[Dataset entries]
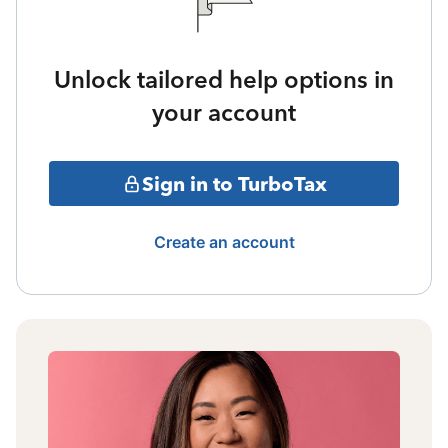
Unlock tailored help options in
your account
Sign in to TurboTax
Create an account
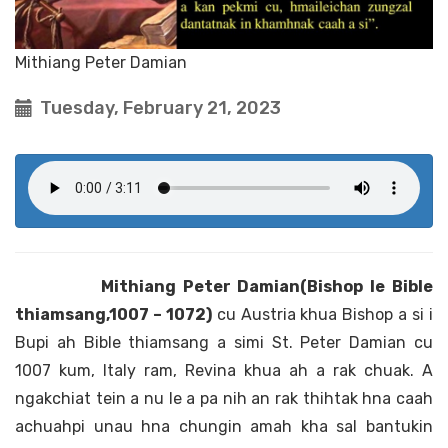
Mithiang Peter Damian
Tuesday, February 21, 2023
Mithiang Peter Damian(Bishop le Bible
thiamsang,1007 – 1072)
cu Austria khua Bishop a si i
Bupi ah Bible thiamsang a simi St. Peter Damian cu
1007 kum, Italy ram, Revina khua ah a rak chuak. A
ngakchiat tein a nu le a pa nih an rak thihtak hna caah
achuahpi unau hna chungin amah kha sal bantukin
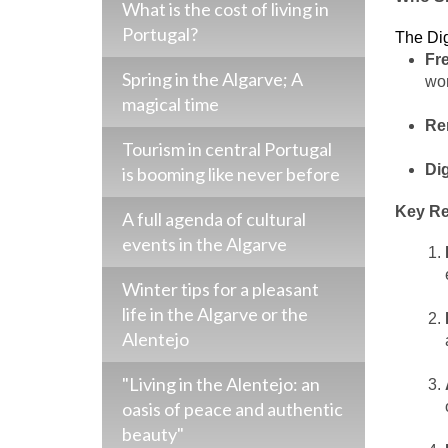
What is the cost of living in
Portugal?
The Dig
Fr
Spring in the Algarve; A
wor
magical time
Re
Tourism in central Portugal
Di
is booming like never before
Key Re
A full agenda of cultural
events in the Algarve
Winter tips for a pleasant
life in the Algarve or the
Alentejo
"Living in the Alentejo: an
oasis of peace and authentic
beauty"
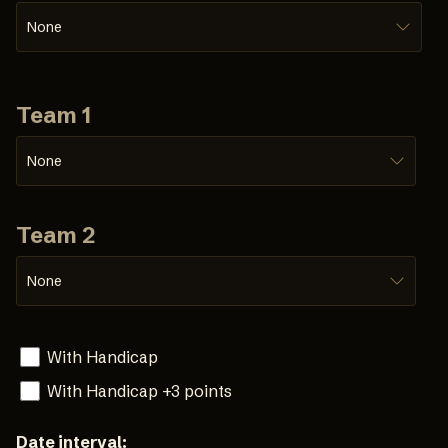
None
Team 1
None
Team 2
None
With Handicap
With Handicap +3 points
Date interval:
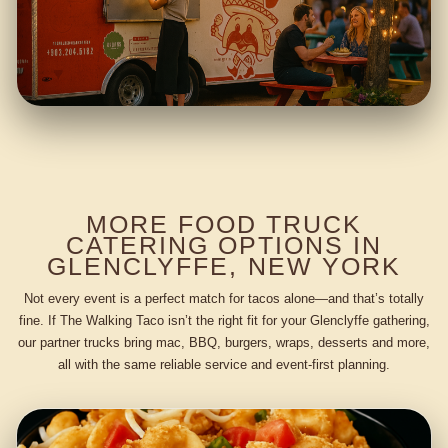
MORE FOOD TRUCK
CATERING OPTIONS IN
GLENCLYFFE, NEW YORK
Not every event is a perfect match for tacos alone—and that’s totally
fine. If The Walking Taco isn’t the right fit for your Glenclyffe gathering,
our partner trucks bring mac, BBQ, burgers, wraps, desserts and more,
all with the same reliable service and event-first planning.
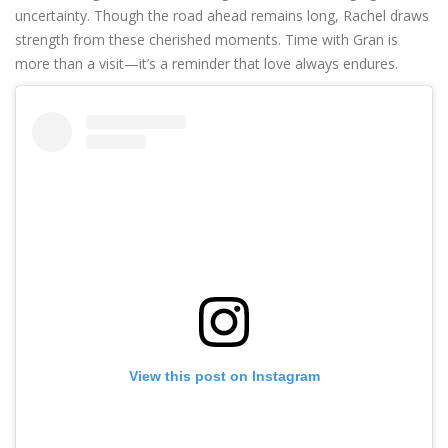
uncertainty. Though the road ahead remains long, Rachel draws
strength from these cherished moments. Time with Gran is
more than a visit—it’s a reminder that love always endures.
View this post on Instagram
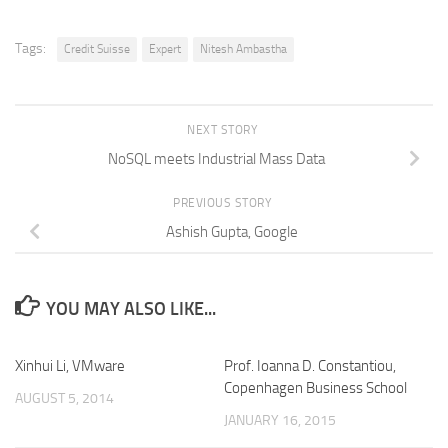
Tags:
Credit Suisse
Expert
Nitesh Ambastha
NEXT STORY
NoSQL meets Industrial Mass Data
PREVIOUS STORY
Ashish Gupta, Google
YOU MAY ALSO LIKE...
Xinhui Li, VMware
Prof. Ioanna D. Constantiou,
Copenhagen Business School
AUGUST 5, 2014
JANUARY 16, 2015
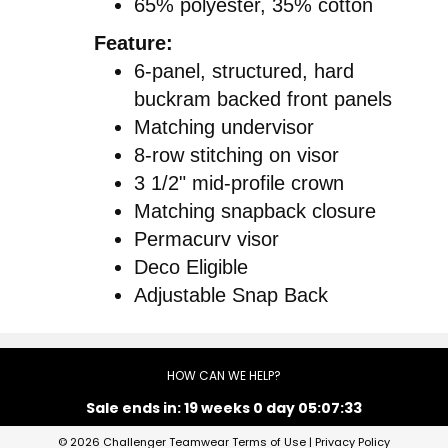
65% polyester, 35% cotton
Feature:
6-panel, structured, hard
buckram backed front panels
Matching undervisor
8-row stitching on visor
3 1/2" mid-profile crown
Matching snapback closure
Permacurv visor
Deco Eligible
Adjustable Snap Back
HOW CAN WE HELP?
Sale ends in:
19 weeks 0 day 05:07:32
© 2026 Challenger Teamwear
Terms of Use
|
Privacy Policy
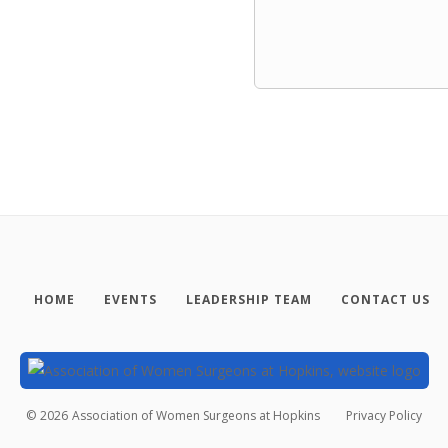
HOME
EVENTS
LEADERSHIP TEAM
CONTACT US
©
2026
Association of Women Surgeons at Hopkins
Privacy Policy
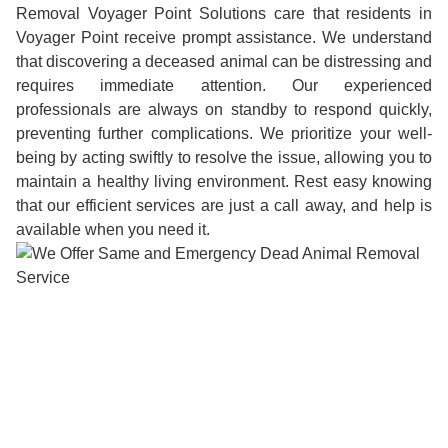
Removal Voyager Point Solutions care that residents in
Voyager Point receive prompt assistance. We understand
that discovering a deceased animal can be distressing and
requires immediate attention. Our experienced
professionals are always on standby to respond quickly,
preventing further complications. We prioritize your well-
being by acting swiftly to resolve the issue, allowing you to
maintain a healthy living environment. Rest easy knowing
that our efficient services are just a call away, and help is
available when you need it.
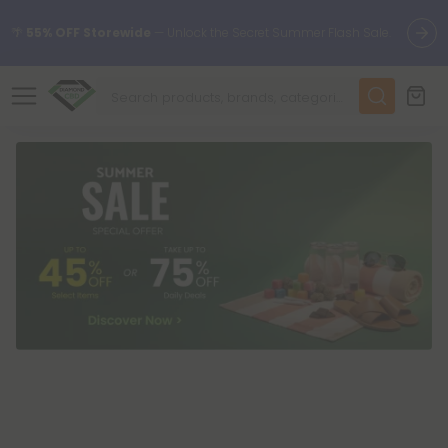
🌴
55% OFF Storewide
— Unlock the Secret Summer Flash Sale.
✨
Summer Daily Deals:
Up to
75% OFF
Every Day This Season
😴
Want to sleep better?
Try our new L-THP Tablets
🆕 Fresh finds are here — shop dozens of new arrivals, including
L-THP, THC drinks, tablets, and more.
🌺 Build Your Own Flower Bundle and Save 55% OFF + FREE
Shipping with Subscription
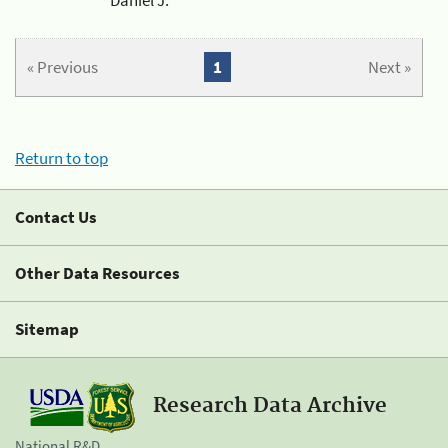
« Previous
1
Next »
Return to top
Contact Us
Other Data Resources
Sitemap
Research Data Archive
National R&D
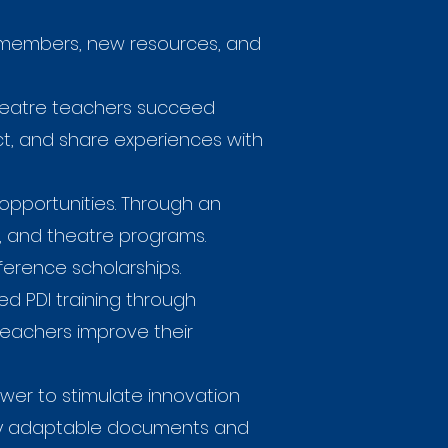
n members, new resources, and
heatre teachers succeed
ect, and share experiences with
opportunities. Through an
s, and theatre programs.
ference scholarships.
ed PDI training through
teachers improve their
wer to stimulate innovation
ply adaptable documents and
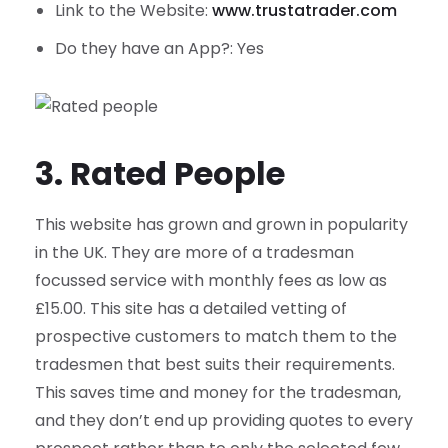
Link to the Website:
www.trustatrader.com
Do they have an App?: Yes
3. Rated People
This website has grown and grown in popularity
in the UK. They are more of a tradesman
focussed service with monthly fees as low as
£15.00. This site has a detailed vetting of
prospective customers to match them to the
tradesmen that best suits their requirements.
This saves time and money for the tradesman,
and they don’t end up providing quotes to every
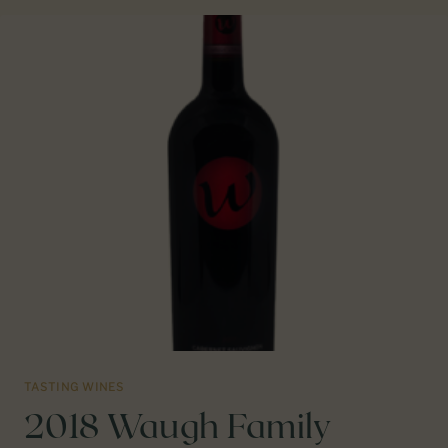
VIOGNIER
WILLAMETTE
VALLEY
TASTING WINES
2018 Waugh Family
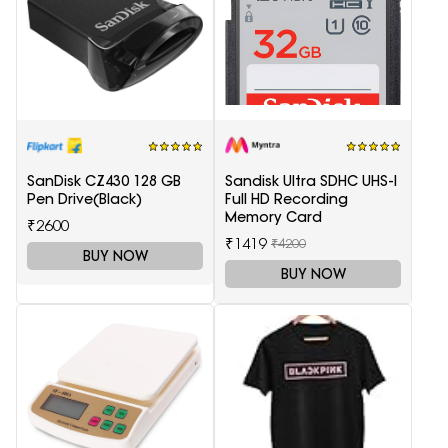
SanDisk CZ430 128 GB
Sandisk Ultra SDHC UHS-I
Pen Drive(Black)
Full HD Recording
Memory Card
₹2600
₹1419
₹4200
BUY NOW
BUY NOW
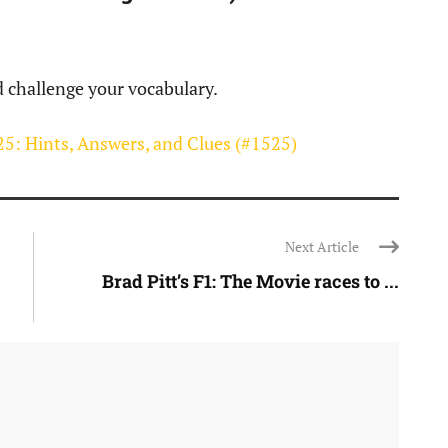
d challenge your vocabulary.
5: Hints, Answers, and Clues (#1525)
Next Article
Brad Pitt’s F1: The Movie races to ...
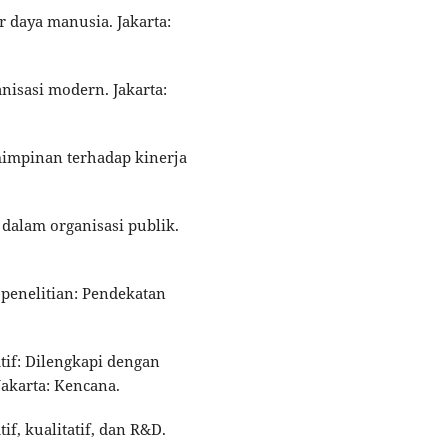
r daya manusia. Jakarta:
nisasi modern. Jakarta:
emimpinan terhadap kinerja
i dalam organisasi publik.
i penelitian: Pendekatan
atif: Dilengkapi dengan
akarta: Kencana.
if, kualitatif, dan R&D.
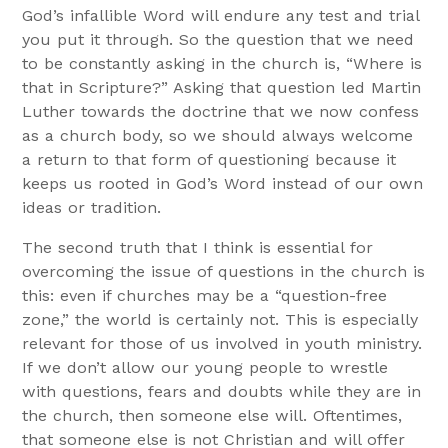
God’s infallible Word will endure any test and trial
you put it through. So the question that we need
to be constantly asking in the church is, “Where is
that in Scripture?” Asking that question led Martin
Luther towards the doctrine that we now confess
as a church body, so we should always welcome
a return to that form of questioning because it
keeps us rooted in God’s Word instead of our own
ideas or tradition.
The second truth that I think is essential for
overcoming the issue of questions in the church is
this: even if churches may be a “question-free
zone,” the world is certainly not. This is especially
relevant for those of us involved in youth ministry.
If we don’t allow our young people to wrestle
with questions, fears and doubts while they are in
the church, then someone else will. Oftentimes,
that someone else is not Christian and will offer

Description of the task:
Keep to the lines above from the line with "Next Article" to the line with "you put it through.", and set down exactly those, inclusive, with nothing else and every picture left out.

Result of this exercise:
Next Article
Brad Pitt’s F1: The Movie races to ...
r daya manusia. Jakarta:
nisasi modern. Jakarta:
emimpinan terhadap kinerja
i dalam organisasi publik.
i penelitian: Pendekatan
atif: Dilengkapi dengan
akarta: Kencana.
if, kualitatif, dan R&D.
God’s infallible Word will endure any test and trial
you put it through. So the question that we need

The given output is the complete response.